T : Maintenant, on les sort sur des labels. Le dernier EP est sorti sur Eskimo Recordings, un label de Gand un peu old school. On y allait dans les années 2000 pour les soirées Eskimo, c’était des énormes teufs dans des hangars.
G : Historiquement, on est contents d’avoir signé sur ce label parce qu’il a un passif énorme.
LVP : Vous avez un pied en Belgique ?
G : Surtout nous dans les Hauts-de-France, étant à Lille et Calais, je trouve qu’il y a un truc énorme qui se passe ici, au croisement entre la Belgique, l’Allemagne, l’Angleterre et Paris.
T : Au carrefour de l’Europe… c’est ce qui est écrit sur les brochures de la mairie (rires).
G : On est vraiment à l’épicentre. Quand on habitait à Calais, il n’y avait que des Anglais aux soirées pendant les week-ends. Il y avait des DJ anglais qui avaient fait 30 kilomètres à peine et qui venaient aussi acheter de l’alcool (rires). Avec les cash and carry, ça leur coûtait moins cher, ils faisaient d’une pierre deux coups ! Et puis la Belgique rayonne aussi dans le monde entier et à Lille on est à peine à 20 kilomètres, ça s’est ressenti dans nos soirées.
T : On est aussi allés plein de fois à Gand.
G : Ça nous a influencés c’est sûr.
LVP : C’est quoi vos prochaines dates et votre dernière ?
G : Elles s’annulent au fur et à mesure… Sinon en juillet on a fait un DJ set de 3 h à la Maison Folie Moulins (Lille). On savait que la jauge au départ était de 300-400 personnes, on savait aussi que ça allait être réduit. Mais finalement on a joué devant 45 personnes, assises et masquées, interdiction de danser… C’était un peu Orwell, un peu spécial.
LVP : Les clubs sont fermés, les salles de concert, disons que ça a traîné, la culture n’a pas été forcément mise en avant… Comment voyez-vous les choses, jouer devant des personnes masquées ce n’est peut-être pas ce qu’il y a de mieux ?
T : On n’a pas le même avis, moi j’ai pas ce côté punk (rires). Mais évidemment. Mais d’un côté par exemple on a pu faire une date qui n’était pas forcément, disons, la plus flamboyante. Et pourtant c’est devenu une date hyper chouette, ça nous a un peu rééquilibrés.

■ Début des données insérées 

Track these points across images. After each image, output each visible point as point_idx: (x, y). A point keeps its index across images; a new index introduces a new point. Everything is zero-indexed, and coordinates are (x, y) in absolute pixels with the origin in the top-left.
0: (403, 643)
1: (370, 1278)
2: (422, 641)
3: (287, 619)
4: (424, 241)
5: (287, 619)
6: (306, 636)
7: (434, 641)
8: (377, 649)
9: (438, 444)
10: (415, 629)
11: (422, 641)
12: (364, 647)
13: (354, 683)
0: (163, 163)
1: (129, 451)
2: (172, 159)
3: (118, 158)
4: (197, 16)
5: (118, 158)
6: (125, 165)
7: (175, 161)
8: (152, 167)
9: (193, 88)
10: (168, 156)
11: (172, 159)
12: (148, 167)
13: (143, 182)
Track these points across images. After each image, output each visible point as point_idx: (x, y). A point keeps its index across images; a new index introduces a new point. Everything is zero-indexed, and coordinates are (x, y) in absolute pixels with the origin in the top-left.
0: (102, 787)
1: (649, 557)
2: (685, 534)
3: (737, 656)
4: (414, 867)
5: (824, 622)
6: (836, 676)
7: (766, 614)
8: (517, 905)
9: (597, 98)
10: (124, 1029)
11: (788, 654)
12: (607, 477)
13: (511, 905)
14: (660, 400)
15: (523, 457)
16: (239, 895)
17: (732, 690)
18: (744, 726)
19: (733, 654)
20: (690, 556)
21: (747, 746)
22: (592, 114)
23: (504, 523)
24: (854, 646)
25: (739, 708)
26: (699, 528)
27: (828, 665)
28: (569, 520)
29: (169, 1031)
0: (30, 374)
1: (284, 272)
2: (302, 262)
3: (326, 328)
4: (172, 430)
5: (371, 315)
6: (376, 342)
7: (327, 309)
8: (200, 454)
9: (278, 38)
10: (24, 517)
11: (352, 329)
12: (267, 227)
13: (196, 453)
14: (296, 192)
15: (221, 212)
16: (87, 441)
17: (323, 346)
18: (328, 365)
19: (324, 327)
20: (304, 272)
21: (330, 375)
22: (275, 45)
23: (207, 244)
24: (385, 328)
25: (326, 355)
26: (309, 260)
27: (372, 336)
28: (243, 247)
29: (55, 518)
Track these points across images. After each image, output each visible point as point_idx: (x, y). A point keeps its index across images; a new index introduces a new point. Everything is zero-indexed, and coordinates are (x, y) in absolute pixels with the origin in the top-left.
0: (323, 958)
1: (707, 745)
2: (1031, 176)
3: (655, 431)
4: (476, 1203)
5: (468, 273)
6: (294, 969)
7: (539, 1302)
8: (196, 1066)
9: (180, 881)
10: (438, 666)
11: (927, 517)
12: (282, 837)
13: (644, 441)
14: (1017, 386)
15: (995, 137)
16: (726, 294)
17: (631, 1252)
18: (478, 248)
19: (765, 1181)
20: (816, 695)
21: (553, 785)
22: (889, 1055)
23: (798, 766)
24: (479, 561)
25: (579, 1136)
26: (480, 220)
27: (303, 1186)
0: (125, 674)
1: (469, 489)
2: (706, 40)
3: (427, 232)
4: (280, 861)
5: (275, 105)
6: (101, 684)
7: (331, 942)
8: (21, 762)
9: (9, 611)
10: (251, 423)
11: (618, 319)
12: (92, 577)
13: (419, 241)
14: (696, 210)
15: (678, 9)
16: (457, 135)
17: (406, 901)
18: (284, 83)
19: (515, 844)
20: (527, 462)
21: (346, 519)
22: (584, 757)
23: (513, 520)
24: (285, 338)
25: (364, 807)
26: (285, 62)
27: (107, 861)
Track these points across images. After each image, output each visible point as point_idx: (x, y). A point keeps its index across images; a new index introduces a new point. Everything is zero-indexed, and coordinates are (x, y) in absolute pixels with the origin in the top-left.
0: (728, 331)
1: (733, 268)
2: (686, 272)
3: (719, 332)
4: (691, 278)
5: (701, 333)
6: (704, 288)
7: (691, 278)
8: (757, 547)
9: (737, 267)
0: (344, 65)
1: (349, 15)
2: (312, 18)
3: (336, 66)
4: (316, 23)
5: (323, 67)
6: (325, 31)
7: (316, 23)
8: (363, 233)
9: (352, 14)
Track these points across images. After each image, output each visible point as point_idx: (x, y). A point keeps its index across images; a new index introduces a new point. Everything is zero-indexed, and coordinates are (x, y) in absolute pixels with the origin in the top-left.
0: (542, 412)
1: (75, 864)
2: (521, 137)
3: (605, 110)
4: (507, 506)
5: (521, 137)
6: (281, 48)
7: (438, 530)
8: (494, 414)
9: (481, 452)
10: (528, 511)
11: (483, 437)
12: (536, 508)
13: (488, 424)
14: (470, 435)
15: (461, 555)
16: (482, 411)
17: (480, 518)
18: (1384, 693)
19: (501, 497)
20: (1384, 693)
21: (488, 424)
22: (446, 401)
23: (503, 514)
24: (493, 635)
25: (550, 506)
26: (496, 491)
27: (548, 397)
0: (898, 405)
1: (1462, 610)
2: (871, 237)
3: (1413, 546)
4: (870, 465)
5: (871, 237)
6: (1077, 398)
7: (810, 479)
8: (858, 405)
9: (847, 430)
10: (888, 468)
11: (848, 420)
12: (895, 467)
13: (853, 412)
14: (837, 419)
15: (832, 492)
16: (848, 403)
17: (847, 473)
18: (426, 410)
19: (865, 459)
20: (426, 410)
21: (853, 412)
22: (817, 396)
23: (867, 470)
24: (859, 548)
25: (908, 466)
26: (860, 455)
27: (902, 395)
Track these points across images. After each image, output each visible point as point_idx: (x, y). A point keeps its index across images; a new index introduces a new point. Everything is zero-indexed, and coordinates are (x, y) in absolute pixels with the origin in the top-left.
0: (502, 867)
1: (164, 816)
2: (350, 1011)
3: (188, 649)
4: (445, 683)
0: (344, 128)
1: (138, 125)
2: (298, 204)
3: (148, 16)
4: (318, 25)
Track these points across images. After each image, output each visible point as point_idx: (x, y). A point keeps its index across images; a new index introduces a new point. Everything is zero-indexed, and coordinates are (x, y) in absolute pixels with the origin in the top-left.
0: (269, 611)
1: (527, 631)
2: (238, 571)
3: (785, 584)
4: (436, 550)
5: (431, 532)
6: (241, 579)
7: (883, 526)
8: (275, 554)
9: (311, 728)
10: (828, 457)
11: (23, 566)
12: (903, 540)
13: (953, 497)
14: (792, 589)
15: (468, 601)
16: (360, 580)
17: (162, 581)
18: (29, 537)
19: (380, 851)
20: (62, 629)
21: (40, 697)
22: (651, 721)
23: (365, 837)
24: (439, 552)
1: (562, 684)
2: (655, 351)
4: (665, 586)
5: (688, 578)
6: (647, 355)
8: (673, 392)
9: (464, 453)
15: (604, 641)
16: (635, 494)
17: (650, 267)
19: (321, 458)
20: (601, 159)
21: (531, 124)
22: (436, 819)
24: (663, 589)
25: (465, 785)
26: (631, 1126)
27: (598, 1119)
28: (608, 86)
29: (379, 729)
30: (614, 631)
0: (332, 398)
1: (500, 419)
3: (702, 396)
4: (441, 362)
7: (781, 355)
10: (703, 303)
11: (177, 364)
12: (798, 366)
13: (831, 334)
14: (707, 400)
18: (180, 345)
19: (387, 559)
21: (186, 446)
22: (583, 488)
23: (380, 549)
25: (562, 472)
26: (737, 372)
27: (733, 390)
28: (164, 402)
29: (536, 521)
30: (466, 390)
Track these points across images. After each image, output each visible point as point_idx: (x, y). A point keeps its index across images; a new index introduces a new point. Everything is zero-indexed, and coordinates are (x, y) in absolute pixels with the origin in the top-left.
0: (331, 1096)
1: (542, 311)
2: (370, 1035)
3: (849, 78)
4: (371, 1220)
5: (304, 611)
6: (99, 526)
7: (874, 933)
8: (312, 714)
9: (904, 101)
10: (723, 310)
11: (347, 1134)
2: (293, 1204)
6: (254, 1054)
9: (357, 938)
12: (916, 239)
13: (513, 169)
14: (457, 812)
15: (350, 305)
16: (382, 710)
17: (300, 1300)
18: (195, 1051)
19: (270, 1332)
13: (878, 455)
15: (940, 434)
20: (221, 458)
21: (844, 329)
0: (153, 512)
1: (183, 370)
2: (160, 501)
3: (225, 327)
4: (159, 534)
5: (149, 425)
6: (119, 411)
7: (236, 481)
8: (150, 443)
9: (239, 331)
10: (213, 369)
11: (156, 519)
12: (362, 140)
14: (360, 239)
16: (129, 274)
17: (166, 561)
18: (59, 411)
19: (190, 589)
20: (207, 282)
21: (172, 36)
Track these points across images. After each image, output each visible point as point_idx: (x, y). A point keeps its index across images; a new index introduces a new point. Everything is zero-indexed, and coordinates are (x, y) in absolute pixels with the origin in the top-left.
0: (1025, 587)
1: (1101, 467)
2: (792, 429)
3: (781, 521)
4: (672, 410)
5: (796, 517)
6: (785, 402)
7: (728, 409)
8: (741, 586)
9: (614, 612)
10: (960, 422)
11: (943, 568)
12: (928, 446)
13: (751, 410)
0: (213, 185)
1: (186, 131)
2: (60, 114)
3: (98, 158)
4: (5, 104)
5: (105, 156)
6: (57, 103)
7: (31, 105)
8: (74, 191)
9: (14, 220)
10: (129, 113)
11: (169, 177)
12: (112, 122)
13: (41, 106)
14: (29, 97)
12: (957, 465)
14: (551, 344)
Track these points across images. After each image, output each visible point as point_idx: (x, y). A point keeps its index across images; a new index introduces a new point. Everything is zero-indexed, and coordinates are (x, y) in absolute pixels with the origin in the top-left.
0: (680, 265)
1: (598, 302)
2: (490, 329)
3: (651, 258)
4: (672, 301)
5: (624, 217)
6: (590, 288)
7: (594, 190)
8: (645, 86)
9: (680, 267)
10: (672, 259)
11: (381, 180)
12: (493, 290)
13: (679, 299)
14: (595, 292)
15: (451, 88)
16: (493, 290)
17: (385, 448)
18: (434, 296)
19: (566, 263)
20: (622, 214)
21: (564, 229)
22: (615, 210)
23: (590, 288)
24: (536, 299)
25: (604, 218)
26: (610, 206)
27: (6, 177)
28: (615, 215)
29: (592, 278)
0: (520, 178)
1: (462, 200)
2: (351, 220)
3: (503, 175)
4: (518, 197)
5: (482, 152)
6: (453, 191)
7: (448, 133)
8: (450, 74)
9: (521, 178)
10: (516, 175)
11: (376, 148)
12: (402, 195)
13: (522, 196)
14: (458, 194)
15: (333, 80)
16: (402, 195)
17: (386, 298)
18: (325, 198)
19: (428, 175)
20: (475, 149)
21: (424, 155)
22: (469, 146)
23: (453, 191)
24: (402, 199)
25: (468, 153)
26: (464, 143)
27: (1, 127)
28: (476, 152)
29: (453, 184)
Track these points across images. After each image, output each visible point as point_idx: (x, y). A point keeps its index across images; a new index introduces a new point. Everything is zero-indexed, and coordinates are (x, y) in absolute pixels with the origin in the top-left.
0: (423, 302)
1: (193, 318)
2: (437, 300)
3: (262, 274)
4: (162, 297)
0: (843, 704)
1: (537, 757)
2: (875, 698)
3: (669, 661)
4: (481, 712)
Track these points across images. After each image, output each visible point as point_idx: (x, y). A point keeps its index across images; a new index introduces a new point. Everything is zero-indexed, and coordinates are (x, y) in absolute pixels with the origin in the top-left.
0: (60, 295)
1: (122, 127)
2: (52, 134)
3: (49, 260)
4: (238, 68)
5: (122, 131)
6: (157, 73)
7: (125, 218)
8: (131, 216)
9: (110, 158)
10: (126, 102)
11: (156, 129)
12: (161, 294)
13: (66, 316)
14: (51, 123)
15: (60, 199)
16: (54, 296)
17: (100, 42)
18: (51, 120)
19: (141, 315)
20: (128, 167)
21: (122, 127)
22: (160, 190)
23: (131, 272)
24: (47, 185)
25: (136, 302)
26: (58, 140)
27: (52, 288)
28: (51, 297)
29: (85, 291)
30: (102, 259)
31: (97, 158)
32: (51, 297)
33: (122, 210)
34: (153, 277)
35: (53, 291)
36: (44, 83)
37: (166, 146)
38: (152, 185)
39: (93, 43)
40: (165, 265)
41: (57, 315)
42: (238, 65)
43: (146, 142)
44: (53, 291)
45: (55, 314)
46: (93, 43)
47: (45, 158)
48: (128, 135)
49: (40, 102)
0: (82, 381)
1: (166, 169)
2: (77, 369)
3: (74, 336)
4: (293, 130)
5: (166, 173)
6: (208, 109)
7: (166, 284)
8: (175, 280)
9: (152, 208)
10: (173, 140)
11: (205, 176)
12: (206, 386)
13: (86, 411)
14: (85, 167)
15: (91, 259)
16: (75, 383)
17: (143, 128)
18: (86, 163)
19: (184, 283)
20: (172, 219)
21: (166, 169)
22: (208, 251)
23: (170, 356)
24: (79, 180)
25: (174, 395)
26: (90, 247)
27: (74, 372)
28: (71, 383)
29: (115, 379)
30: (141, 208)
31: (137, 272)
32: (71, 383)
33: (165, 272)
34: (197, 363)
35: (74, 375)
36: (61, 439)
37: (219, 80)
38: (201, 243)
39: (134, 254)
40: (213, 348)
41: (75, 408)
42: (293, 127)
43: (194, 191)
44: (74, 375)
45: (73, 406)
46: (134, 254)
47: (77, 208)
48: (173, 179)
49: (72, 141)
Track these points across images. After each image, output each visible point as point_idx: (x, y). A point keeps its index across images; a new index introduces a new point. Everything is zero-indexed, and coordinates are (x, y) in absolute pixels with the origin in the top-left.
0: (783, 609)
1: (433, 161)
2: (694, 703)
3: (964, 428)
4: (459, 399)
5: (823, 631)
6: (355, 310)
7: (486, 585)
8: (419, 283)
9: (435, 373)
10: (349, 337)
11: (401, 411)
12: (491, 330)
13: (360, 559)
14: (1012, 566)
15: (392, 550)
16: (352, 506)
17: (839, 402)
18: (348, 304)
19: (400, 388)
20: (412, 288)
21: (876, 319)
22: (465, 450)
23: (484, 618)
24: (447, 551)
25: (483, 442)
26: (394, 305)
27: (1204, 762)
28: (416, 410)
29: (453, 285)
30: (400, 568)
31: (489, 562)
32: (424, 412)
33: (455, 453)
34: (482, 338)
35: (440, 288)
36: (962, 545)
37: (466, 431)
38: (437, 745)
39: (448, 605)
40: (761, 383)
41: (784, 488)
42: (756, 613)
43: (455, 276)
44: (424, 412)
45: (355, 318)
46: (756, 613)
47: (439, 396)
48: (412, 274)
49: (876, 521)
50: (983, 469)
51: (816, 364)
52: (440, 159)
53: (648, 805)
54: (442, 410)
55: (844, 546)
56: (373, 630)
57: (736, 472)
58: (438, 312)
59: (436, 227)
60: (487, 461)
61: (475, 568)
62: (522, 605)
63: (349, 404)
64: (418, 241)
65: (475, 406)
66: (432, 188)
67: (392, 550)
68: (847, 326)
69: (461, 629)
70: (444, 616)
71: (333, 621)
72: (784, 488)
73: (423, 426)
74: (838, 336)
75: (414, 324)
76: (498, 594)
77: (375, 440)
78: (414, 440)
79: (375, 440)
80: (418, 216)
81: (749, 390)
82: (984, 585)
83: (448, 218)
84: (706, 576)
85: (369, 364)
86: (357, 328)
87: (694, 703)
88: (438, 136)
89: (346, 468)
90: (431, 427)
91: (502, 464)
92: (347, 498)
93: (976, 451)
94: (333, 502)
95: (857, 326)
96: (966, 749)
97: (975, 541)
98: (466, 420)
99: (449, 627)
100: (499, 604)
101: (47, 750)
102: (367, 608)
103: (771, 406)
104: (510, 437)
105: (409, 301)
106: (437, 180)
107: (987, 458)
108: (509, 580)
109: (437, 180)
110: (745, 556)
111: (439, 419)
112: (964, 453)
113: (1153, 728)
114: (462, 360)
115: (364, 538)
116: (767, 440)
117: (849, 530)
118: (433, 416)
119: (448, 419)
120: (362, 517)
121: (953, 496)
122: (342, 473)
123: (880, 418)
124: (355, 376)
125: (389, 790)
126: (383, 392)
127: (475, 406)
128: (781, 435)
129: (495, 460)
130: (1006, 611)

G : Y a une infinité de nuances dans cette histoire. Je crois qu’il faut jouer le jeu. Déjà parce qu’on sait toujours pourquoi on fait tout ça.
T : Faudrait aussi parler du fait qu’on a eu des dates annulées, une quinzaine, dont des dates à l’international… Ça fait chier mais c’est aussi pour la bonne cause. Et puis aussi, il y a le fait que notre calendrier est habituellement guidé par toutes ces dates. Donc dès qu’on fait une date on se projette dans la suivante. D’un seul coup, avec ce fait de ne plus avoir de dates, on ne savait plus ce qu’on faisait, on était perdus : est-ce que notre musique a encore du sens, est-ce que ça a encore du sens de faire ça dans cette période-là…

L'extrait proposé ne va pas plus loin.